The preferred start site usually has a favorable RBS score within all
the potential start codons, but not necessarily the best. A notable
exception is the integrase in many genomes, which has a very low RBS
score. Our experimental data suggests that some genes do not have an
SD sequence.

16

12d.

Manual inspection can be helpful to distinguish between
possible start sites. The consensus is as follows: AAGGAGG – 3-12
bp – start codon.

17

12e.

Your final start-site selection will likely represent a compromise of these sub-principles. A corollary to the choosing start guidelines: Sometimes the best start leads to the choice between 2 tandem start codons (i.e. one is right after the other). From a small amount of mass spec data and some basic biology principles, always choose the second start codon.

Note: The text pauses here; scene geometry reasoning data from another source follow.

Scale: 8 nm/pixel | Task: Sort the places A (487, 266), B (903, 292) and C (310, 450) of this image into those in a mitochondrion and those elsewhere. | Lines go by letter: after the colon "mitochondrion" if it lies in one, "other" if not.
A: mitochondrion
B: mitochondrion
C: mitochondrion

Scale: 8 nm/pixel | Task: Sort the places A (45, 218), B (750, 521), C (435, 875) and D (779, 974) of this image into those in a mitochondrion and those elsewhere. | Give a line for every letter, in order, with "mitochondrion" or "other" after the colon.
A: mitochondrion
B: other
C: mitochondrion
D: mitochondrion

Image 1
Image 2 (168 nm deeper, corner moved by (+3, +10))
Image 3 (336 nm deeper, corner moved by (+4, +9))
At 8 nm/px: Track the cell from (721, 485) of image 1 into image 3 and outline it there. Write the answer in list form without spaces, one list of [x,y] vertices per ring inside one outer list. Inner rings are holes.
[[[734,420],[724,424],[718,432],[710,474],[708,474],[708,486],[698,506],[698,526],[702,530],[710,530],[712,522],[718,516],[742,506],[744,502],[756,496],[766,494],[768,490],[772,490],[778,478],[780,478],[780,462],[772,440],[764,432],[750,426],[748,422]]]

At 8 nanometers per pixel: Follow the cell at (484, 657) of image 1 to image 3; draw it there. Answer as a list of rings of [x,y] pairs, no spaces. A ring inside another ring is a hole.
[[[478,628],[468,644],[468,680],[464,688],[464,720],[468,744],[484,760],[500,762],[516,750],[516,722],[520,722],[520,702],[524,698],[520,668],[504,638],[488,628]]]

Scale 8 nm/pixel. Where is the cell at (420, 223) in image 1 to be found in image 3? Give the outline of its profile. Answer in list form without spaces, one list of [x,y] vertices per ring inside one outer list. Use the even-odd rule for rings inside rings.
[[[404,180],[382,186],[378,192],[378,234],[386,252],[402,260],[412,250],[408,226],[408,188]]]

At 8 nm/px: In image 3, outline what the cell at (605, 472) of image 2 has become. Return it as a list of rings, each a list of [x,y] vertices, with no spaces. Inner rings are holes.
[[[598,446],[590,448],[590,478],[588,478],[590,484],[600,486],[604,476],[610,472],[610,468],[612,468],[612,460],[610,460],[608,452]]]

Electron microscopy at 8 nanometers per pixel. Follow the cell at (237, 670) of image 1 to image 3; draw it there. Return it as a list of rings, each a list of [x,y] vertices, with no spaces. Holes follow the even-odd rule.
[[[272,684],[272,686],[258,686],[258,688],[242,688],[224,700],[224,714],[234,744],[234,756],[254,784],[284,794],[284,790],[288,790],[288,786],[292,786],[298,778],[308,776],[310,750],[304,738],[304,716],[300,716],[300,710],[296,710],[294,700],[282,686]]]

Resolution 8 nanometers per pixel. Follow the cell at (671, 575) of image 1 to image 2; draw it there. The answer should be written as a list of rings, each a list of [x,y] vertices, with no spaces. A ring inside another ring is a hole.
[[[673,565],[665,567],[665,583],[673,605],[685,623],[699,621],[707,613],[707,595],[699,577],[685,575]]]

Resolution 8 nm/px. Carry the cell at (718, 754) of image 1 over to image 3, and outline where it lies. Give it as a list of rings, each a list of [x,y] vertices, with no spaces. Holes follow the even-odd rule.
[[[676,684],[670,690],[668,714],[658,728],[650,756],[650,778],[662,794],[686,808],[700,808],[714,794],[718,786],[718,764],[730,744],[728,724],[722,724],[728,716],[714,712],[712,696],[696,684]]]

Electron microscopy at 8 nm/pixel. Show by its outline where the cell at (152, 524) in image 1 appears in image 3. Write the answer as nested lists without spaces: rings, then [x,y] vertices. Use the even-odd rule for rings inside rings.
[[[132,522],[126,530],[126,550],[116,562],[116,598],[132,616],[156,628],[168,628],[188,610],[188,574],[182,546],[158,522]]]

For example, the Met-Met “ATGATG” or Met-Leu “TGATGTTGA” start codons
• Important to check the six-frame translation!

18

13.

tRNA genes are not called precisely in the program
embedded in DNA Master, and require extra attention.

19

14.

Protein assignments require rigorous review of the ever-
increasing available data. At a minimum, each gene should be
evaluated using HHPred and BLASTP, as well as examined in
the context of the functions of the flanking genes (synteny).

20

15.

Iteration is key. Annotation is like writing a paper; after
you've made a rough draft, you will need to refine, revise, and
polish all your genes calls to produce a cohesive whole.